- WORK INSTRUCTION: Write out every entry exactly; the pictures do not belong in the copy.

Stored data entries:
════════════════════
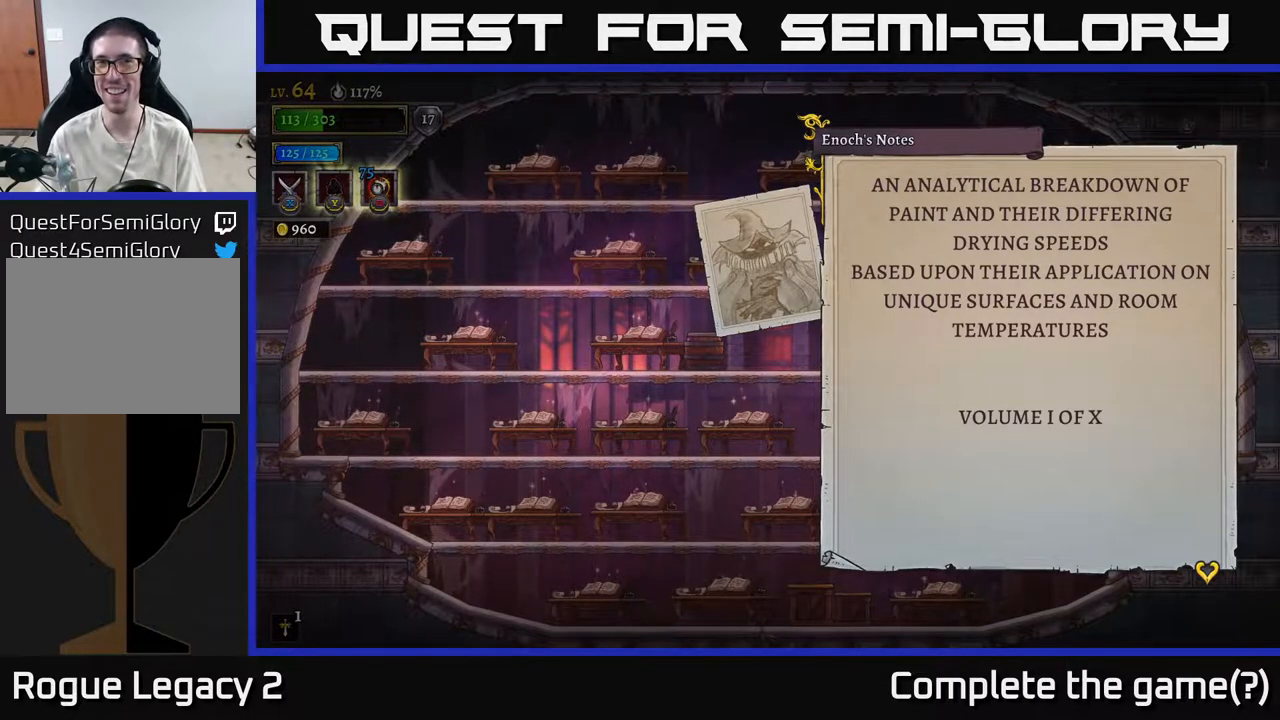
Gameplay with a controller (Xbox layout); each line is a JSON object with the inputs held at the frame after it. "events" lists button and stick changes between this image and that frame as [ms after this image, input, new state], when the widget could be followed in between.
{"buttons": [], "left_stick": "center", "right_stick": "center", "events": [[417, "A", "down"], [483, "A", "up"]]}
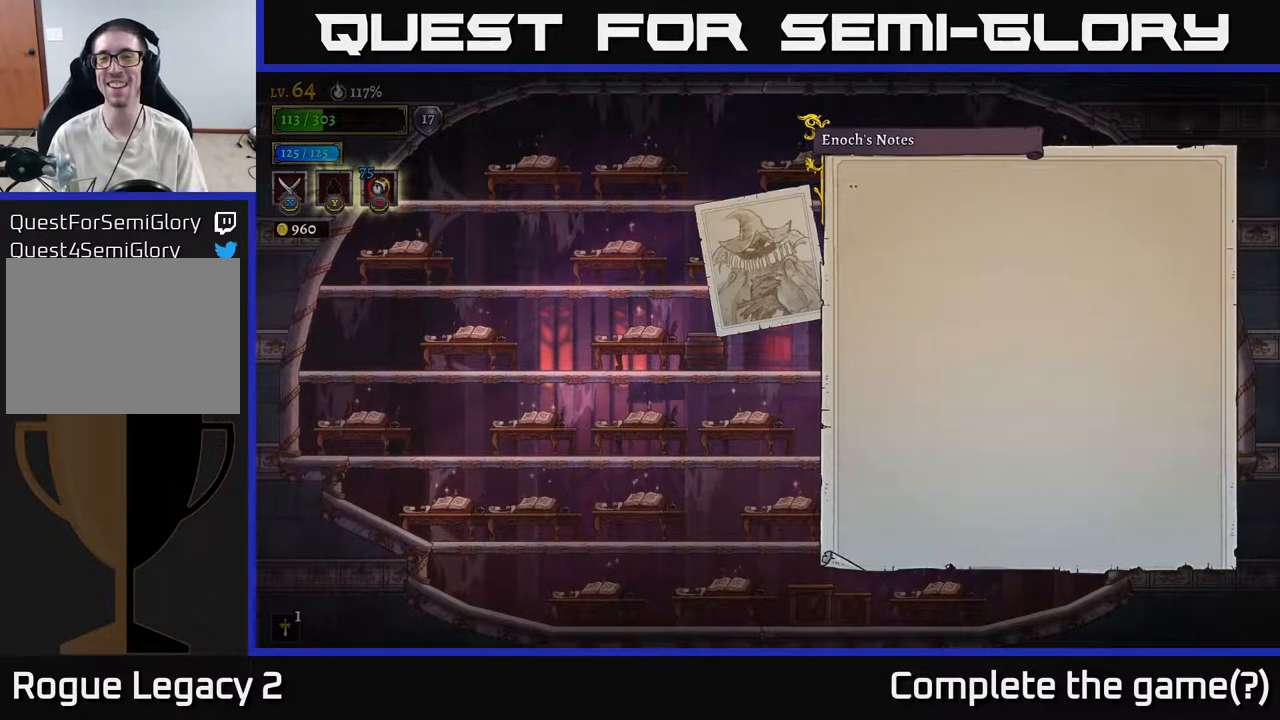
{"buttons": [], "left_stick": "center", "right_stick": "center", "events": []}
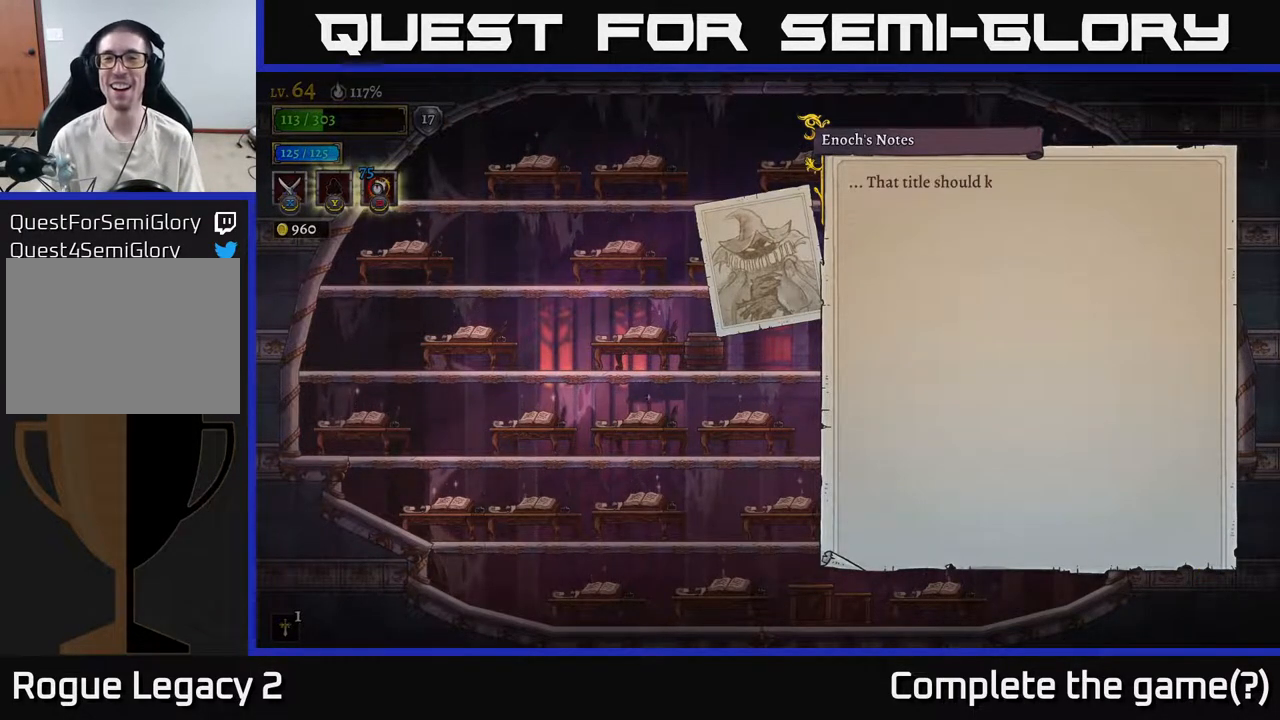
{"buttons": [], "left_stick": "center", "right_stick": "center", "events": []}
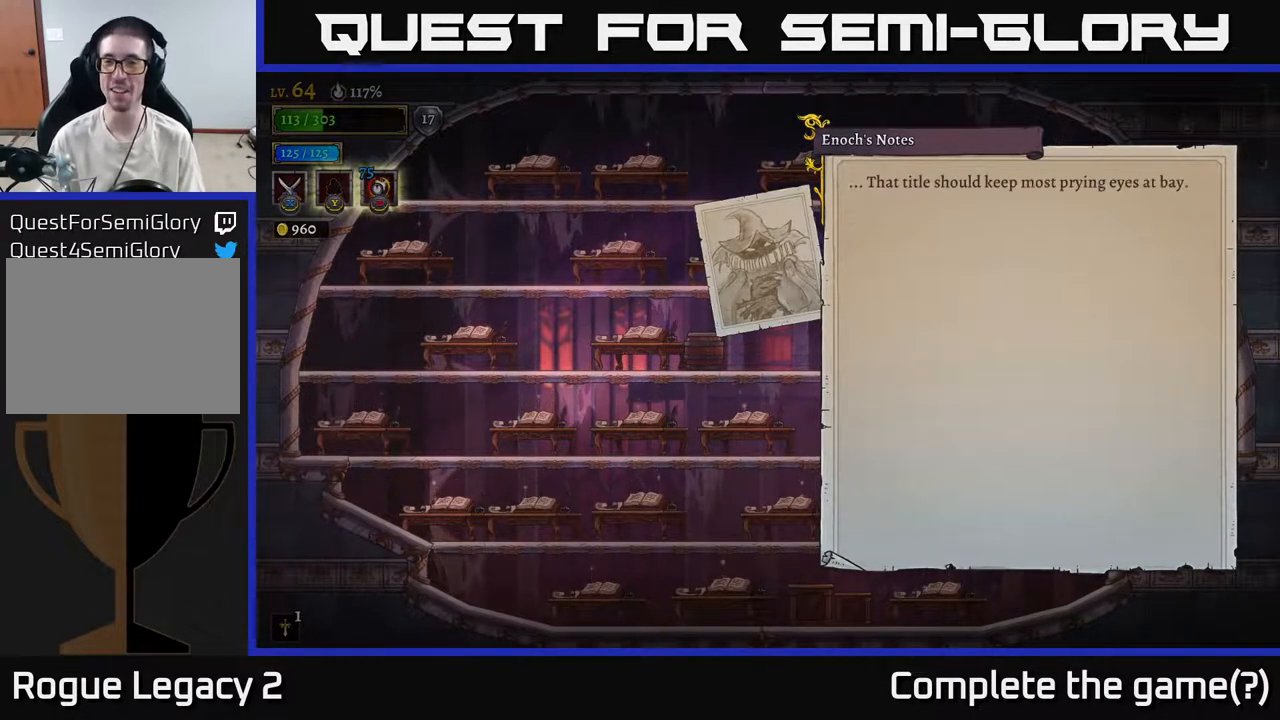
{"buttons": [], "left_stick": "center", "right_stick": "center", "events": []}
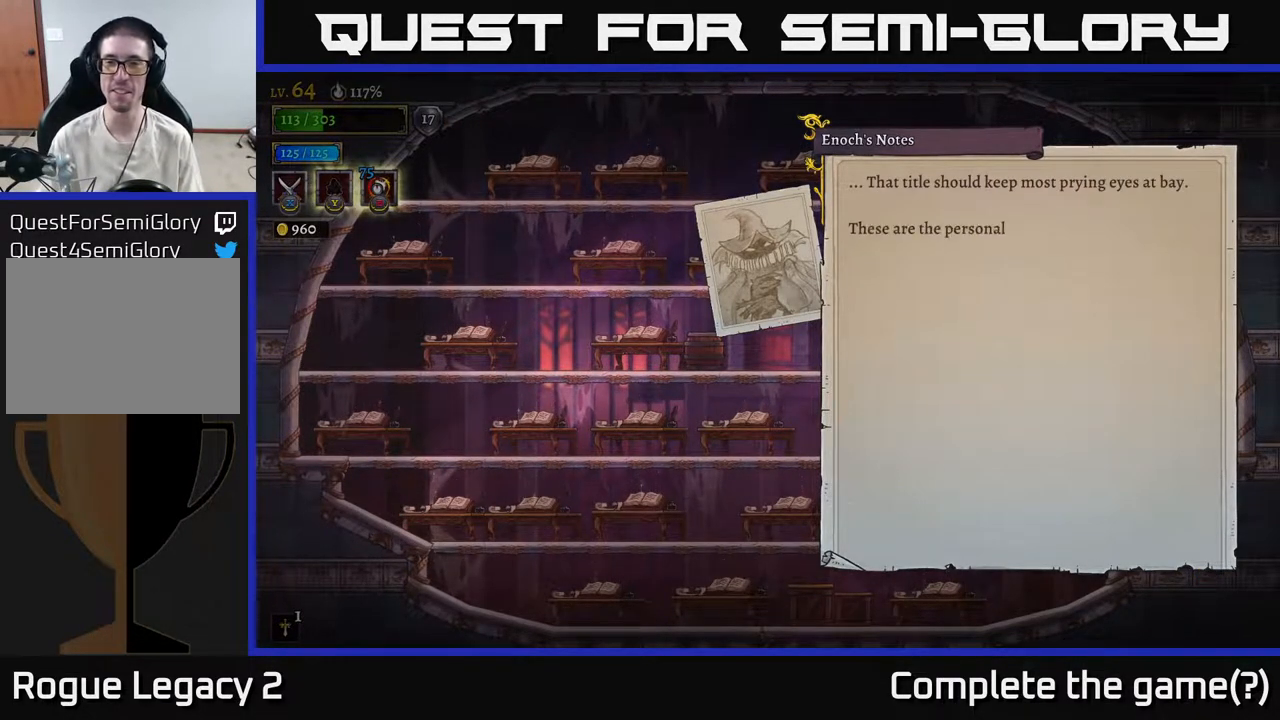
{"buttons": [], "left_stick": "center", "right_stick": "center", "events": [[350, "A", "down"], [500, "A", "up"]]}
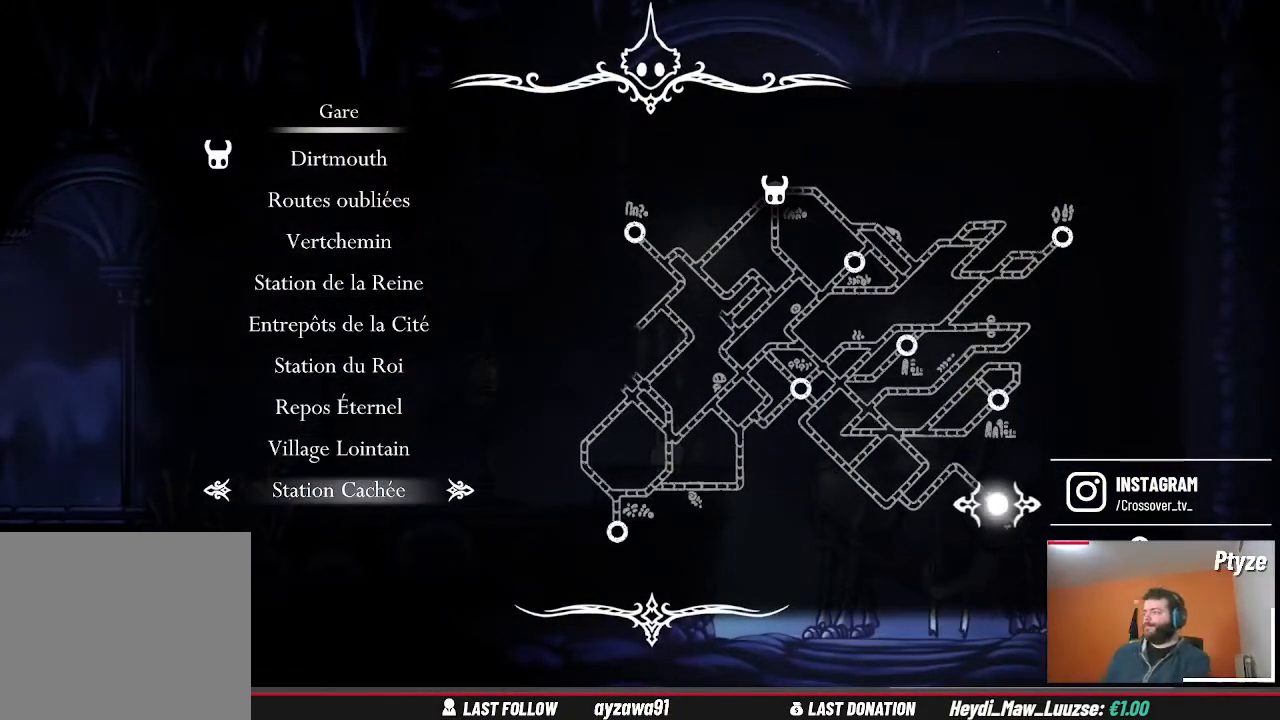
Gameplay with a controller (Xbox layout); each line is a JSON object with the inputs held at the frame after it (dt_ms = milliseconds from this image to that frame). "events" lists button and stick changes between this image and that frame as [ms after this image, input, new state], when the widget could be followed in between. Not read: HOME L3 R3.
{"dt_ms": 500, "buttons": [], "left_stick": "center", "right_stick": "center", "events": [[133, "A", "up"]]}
════════════════════
- TASK ANSWER:
Gameplay with a controller (Xbox layout); each line is a JSON object with the inputs held at the frame after it. "events" lists button and stick changes between this image and that frame as [ms after this image, input, new state], when the widget could be followed in between.
{"buttons": [], "left_stick": "center", "right_stick": "center", "events": [[417, "A", "down"], [483, "A", "up"]]}
{"buttons": [], "left_stick": "center", "right_stick": "center", "events": []}
{"buttons": [], "left_stick": "center", "right_stick": "center", "events": []}
{"buttons": [], "left_stick": "center", "right_stick": "center", "events": []}
{"buttons": [], "left_stick": "center", "right_stick": "center", "events": [[350, "A", "down"], [500, "A", "up"]]}
Gameplay with a controller (Xbox layout); each line is a JSON object with the inputs held at the frame after it (dt_ms = milliseconds from this image to that frame). "events" lists button and stick changes between this image and that frame as [ms after this image, input, new state], when the widget could be followed in between. Not read: HOME L3 R3.
{"dt_ms": 500, "buttons": [], "left_stick": "center", "right_stick": "center", "events": [[133, "A", "up"]]}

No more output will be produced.